Предложенный фрагмент ->

········

Я б собакой стал. Скажешь, глупо? Не говори.
(«Забег на длинную дистанцию с языковыми барьерами»)
Но почему — собакой, а не Лисом? Потому, что Лис в русских сказках хитер, а хочется простоты? А собака — преданный друг. Собака охраняет очаг. Собака рычит на врагов. Собаку гладят ласковые женские руки. Собака — это тепло...

Ирония во спасение
Трагизм — в каждом стихотворении Мишина. Но и ирония — в каждом. Они переплетены в странную структуру, но слава богу, что переплетены. Я совершенно уверен: не будь в стихах Владимира иронии и самоиронии, смерть его была бы еще более ранней. Ирония долгое время спасала его.
Но кроме иронии в некоторых мишинских произведениях мы встречаем перепевы, переклички — с поэтами настоящего, прошлого; со считалками, пародиями стиля. Причем, уже не помнится иногда фамилия поэта и смутно — строчки, но все равно — чувствуется, вспоминается что-то из переклички, вытаскивается из глубин сознания совкового:
Жизнь мы не по библиям учили...
(В. Мишин, «Разговоры заполночь»)
А вот это — чье? —
Мы диалектику учили не по Гегелю...
Думается, не стоит приводить исходные строки, послужившие поводом для переклички:
Мы выбираем — и нас выбирают,
что исключительно не совпадает...
(«Бабье лето’95»)
Точно так же, как и для следующей строки:
Когда я в учебке служил рядовым...
(«Под старый Новый год»)
А вот — типичнейшая пародия стиля:
Гражданин инспектор, я ж совсем не давил на газ,
за сию черепашью скорость – памятник мне бы!
А разобраться: пока я плетусь вперед относительно вас –
я стремительно мчу назад относительно Неба.
В гонке за облаками я увлекся немного – и
хоть имел космическую, но всеж-таки заднюю скорость.
Пусть со мной разберется космическая же «ГАИ» –
ну, какая мне в том (посудите, инспектор) такая корысть?
(«Воспоминания о целом месяце отпуска...»
Маяковский — «Разговор с фининспектором о поэзии». Что же еще?! Впрочем, и это —
Я все реже пишу –
впрочем, я никому не обязан
рифмовать на-гора
мегатонны словесной руды.
(«Сегодняшние заботы»)
А эти строки кого вам напоминают? —
Вы очень близко
от меня сидели,
а я не смел дотронуться до Вас.
Быть может, Вы
как раз того и ждали,
чтоб между дел я сделал первый шаг?
Вкруг головы
сомнения витали,
а я сидел как вкопанный ишак.
(«Риск — благородное дело»)

По дорог рукавам,
по тропинке, уж сутки искомой,
что укрыла трава
навсегда от несмелых мужчин,
мы заехали к Вам
с нашей общей (хорошей) знакомой,
что имеет права
к Вам зайти безо всяких причин.
К сердцу майской вдовы
подбиралась июньская стужа,
за нехитрой едой
застревали во рту словеса.
Без косметики Вы
были чем-то похожи на мужа –
ну а муж бородой
был похож на милейшего пса.

········

Исходные данные ->
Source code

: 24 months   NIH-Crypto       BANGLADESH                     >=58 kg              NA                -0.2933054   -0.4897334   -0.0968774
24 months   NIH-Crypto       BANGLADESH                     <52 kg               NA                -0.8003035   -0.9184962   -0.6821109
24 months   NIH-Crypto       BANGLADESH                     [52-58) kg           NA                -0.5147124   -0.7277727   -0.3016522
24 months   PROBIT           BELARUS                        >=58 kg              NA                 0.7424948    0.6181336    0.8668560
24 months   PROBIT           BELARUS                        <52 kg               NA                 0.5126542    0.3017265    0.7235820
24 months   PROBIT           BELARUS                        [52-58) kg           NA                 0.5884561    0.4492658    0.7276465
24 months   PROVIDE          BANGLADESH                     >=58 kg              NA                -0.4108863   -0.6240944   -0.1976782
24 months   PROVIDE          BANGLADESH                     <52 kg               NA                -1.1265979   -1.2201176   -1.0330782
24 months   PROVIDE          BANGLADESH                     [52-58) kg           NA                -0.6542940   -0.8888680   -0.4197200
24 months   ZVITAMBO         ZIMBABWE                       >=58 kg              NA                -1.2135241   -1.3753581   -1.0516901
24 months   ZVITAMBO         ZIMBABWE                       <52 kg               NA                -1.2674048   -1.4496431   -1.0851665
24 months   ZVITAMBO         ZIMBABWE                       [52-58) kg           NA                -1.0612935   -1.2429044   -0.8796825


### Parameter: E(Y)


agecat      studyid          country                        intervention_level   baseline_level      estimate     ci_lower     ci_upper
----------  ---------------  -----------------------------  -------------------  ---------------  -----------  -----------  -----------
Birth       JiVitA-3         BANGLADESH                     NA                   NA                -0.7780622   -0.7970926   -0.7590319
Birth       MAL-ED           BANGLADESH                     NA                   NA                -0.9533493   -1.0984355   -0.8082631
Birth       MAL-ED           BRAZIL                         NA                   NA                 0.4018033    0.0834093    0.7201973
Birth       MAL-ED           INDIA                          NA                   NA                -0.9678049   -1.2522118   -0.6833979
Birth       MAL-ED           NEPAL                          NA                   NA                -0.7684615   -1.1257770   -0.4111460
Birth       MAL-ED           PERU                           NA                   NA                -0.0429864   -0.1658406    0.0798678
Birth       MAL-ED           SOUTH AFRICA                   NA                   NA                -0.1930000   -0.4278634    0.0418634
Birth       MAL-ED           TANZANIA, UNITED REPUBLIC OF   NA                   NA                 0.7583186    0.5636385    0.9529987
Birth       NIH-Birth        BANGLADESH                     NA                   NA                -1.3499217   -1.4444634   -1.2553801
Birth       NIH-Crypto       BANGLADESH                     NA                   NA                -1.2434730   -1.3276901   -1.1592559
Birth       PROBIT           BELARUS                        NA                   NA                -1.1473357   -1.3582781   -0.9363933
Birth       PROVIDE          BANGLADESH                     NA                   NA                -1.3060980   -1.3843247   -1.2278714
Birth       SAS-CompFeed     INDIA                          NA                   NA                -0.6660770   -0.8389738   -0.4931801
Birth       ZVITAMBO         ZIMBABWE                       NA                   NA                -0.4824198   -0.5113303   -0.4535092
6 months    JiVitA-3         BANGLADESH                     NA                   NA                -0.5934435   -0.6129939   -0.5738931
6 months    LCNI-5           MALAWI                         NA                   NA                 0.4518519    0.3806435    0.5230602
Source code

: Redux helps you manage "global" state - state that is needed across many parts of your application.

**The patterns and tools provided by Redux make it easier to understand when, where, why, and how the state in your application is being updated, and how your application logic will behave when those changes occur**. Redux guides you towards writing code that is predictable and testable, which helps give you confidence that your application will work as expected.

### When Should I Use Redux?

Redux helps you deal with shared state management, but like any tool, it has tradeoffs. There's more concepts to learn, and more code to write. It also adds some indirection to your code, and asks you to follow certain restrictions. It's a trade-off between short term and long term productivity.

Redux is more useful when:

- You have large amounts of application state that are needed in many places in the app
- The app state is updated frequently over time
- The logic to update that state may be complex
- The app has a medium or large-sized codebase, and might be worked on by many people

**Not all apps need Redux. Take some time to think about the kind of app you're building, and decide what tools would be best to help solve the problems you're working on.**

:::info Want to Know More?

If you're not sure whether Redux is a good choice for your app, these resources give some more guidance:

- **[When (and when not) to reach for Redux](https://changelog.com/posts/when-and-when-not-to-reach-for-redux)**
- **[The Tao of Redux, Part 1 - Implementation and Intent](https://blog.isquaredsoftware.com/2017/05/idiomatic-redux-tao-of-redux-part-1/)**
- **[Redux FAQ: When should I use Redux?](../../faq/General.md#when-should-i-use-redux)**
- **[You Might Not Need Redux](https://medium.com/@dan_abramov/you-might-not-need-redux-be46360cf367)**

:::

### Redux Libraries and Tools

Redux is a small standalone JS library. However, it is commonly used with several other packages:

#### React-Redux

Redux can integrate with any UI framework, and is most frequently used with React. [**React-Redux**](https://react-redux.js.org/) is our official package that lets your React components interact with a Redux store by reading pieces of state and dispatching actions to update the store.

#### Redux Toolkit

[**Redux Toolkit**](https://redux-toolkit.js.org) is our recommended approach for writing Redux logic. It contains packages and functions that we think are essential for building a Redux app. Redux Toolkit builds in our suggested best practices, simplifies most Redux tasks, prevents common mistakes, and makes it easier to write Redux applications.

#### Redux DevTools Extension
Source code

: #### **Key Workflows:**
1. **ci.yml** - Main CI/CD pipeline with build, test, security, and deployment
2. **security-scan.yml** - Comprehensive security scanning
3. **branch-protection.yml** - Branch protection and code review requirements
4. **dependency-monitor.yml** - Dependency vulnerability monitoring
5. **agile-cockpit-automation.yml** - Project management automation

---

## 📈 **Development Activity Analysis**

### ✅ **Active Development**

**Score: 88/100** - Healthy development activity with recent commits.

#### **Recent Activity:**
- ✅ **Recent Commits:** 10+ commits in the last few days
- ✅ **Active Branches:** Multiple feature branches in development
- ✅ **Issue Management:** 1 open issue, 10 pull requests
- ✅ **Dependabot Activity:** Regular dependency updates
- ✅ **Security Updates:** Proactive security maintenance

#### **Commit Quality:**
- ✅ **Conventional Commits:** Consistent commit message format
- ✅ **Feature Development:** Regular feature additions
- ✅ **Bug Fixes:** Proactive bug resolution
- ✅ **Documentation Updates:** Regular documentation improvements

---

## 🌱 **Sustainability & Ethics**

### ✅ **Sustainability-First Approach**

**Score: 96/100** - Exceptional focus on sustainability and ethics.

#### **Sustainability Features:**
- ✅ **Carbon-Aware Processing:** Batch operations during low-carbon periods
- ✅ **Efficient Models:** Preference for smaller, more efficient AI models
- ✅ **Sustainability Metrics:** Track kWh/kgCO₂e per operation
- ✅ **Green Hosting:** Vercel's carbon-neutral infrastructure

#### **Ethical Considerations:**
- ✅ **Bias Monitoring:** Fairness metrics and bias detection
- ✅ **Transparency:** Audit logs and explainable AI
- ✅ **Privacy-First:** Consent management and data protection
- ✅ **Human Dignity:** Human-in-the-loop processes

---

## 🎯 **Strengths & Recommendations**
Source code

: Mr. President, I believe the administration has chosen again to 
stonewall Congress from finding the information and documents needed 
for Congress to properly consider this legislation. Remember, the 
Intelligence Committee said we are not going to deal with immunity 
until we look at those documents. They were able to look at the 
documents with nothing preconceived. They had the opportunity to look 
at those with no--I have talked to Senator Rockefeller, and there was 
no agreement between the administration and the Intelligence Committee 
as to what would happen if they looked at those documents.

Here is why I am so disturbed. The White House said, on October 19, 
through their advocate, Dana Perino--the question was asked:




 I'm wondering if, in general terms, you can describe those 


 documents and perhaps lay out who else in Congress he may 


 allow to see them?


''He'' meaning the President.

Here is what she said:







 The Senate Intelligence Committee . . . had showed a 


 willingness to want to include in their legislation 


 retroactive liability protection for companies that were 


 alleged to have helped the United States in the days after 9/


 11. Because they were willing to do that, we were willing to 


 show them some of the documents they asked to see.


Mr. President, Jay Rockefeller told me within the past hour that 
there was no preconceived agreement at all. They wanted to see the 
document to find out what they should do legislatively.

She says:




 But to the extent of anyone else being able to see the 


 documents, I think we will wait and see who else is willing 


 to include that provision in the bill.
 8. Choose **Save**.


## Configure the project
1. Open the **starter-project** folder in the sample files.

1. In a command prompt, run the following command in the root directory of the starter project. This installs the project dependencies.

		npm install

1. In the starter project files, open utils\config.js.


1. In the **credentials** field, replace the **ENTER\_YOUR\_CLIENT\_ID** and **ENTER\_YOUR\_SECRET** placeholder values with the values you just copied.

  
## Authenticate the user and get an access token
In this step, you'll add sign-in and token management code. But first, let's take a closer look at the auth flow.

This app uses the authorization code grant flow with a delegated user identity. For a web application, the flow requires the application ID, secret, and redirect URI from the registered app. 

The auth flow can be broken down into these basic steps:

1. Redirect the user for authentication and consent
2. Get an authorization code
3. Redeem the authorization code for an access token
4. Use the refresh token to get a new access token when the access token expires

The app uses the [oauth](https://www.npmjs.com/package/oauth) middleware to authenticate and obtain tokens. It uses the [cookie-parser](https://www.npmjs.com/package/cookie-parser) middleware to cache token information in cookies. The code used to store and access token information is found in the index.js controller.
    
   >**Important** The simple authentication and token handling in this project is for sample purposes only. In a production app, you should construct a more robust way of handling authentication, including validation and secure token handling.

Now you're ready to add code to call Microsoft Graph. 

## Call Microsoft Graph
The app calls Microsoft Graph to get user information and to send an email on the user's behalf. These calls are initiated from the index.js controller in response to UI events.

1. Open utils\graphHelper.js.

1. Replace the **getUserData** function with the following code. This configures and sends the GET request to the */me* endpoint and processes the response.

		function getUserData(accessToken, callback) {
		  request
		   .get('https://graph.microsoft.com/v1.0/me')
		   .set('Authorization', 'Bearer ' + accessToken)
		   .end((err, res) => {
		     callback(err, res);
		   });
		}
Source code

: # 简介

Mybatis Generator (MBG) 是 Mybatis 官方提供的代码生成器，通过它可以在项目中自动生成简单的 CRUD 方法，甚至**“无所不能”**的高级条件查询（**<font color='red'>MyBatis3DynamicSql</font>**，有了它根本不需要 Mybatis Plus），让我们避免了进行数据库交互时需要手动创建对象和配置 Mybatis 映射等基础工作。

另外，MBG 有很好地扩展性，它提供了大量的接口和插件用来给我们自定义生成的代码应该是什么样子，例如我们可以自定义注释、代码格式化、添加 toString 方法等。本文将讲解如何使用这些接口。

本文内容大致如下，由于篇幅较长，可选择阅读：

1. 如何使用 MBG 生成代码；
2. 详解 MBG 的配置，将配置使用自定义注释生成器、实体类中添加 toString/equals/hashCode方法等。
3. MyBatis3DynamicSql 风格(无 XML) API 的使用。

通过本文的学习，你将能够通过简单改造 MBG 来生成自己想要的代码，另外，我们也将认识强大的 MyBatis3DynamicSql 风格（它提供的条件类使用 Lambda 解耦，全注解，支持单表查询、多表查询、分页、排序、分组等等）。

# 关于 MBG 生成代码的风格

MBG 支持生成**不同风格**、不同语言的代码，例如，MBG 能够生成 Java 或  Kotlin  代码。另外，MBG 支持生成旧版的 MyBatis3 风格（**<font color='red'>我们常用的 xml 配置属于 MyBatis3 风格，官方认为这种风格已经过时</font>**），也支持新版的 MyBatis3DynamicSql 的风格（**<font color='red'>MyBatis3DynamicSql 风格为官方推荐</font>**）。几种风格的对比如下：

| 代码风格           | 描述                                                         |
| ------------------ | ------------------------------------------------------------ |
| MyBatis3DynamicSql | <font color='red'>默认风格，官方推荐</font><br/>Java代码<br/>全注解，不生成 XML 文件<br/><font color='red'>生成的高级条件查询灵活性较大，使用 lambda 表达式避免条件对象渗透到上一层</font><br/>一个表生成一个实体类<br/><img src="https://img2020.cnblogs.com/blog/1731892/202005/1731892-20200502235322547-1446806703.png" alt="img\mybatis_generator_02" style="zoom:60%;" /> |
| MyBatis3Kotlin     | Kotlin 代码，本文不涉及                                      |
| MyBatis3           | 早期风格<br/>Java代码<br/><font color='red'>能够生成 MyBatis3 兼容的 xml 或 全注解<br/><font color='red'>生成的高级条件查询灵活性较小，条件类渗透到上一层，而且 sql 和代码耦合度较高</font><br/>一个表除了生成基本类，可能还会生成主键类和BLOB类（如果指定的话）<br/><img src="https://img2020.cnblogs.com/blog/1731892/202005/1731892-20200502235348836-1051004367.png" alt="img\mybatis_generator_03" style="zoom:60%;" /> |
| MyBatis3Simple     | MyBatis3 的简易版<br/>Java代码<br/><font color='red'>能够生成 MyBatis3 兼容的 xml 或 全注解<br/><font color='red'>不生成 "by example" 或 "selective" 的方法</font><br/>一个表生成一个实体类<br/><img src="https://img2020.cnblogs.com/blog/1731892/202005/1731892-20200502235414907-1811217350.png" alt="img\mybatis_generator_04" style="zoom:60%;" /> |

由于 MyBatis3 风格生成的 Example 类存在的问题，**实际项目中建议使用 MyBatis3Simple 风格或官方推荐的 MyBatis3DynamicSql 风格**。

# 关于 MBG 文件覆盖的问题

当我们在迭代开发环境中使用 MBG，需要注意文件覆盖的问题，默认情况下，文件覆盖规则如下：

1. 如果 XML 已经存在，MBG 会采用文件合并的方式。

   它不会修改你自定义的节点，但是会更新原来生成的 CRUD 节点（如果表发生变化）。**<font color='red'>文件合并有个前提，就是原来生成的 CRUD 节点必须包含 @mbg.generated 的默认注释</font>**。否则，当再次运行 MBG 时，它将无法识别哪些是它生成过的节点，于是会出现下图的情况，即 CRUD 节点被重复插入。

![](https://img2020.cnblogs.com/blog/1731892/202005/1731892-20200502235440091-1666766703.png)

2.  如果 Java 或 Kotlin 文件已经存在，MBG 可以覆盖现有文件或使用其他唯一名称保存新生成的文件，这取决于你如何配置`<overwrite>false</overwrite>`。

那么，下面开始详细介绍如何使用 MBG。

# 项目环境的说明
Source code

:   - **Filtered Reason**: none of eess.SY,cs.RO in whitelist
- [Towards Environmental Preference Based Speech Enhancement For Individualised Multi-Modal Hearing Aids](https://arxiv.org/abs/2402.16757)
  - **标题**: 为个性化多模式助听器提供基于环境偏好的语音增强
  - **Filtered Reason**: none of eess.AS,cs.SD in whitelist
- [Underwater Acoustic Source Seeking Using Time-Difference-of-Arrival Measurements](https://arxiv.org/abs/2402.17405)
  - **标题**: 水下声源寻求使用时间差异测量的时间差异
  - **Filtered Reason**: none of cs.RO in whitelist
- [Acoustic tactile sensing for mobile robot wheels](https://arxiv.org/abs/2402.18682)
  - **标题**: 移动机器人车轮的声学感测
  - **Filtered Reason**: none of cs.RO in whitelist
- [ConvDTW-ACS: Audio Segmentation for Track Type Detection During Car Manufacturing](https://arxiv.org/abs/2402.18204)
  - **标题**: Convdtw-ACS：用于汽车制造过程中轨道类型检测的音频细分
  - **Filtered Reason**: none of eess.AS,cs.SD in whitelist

········

Вопросы для разбора ->
(1) Кратко перескажите абзац фрагмента, который начинается словами «Трагизм — в каждом стихотворении Мишина», сохранив его основные факты.
(2) Выпишите из фрагмента отрывок, начиная со слов «А разобраться: пока» и заканчивая словами «всеж-таки заднюю скорость.».
Данные выше — самостоятельный материал, не связанный с фрагментом.

Решённые задания ->
(1) В каждом стихотворении Мишина есть и трагизм, и ирония, причудливо переплетённые между собой. Автор уверен, что без иронии и самоиронии Владимир умер бы ещё раньше: ирония долгое время его спасала.

(2)
А разобраться: пока я плетусь вперед относительно вас –
я стремительно мчу назад относительно Неба.
В гонке за облаками я увлекся немного – и
хоть имел космическую, но всеж-таки заднюю скорость.